▶ Try it:
Images aside, return all the entries exactly.

[Extracted page text data]
Content starts
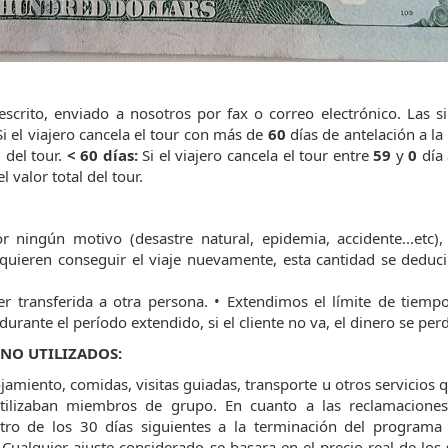
scrito, enviado a nosotros por fax o correo electrónico. Las s
i el viajero cancela el tour con más de
60
días de antelación a la
 del tour.
< 60 días:
Si el viajero cancela el tour entre
59
y
0
día 
 valor total del tour.
 ningún motivo (desastre natural, epidemia, accidente...etc),
quieren conseguir el viaje nuevamente, esta cantidad se deduc
r transferida a otra persona. • Extendimos el límite de tiemp
urante el período extendido, si el cliente no va, el dinero se per
 NO UTILIZADOS:
amiento, comidas, visitas guiadas, transporte u otros servicios 
utilizaban miembros de grupo. En cuanto a las reclamacione
ntro de los 30 días siguientes a la terminación del programa
alquier ajuste considerado se basara en el precio real de los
Content ends
▶ Exercise answer:
scrito, enviado a nosotros por fax o correo electrónico. Las s
i el viajero cancela el tour con más de
60
días de antelación a la
 del tour.
< 60 días:
Si el viajero cancela el tour entre
59
y
0
día 
 valor total del tour.
 ningún motivo (desastre natural, epidemia, accidente...etc),
quieren conseguir el viaje nuevamente, esta cantidad se deduc
r transferida a otra persona. • Extendimos el límite de tiemp
urante el período extendido, si el cliente no va, el dinero se per
 NO UTILIZADOS:
amiento, comidas, visitas guiadas, transporte u otros servicios 
utilizaban miembros de grupo. En cuanto a las reclamacione
ntro de los 30 días siguientes a la terminación del programa
alquier ajuste considerado se basara en el precio real de los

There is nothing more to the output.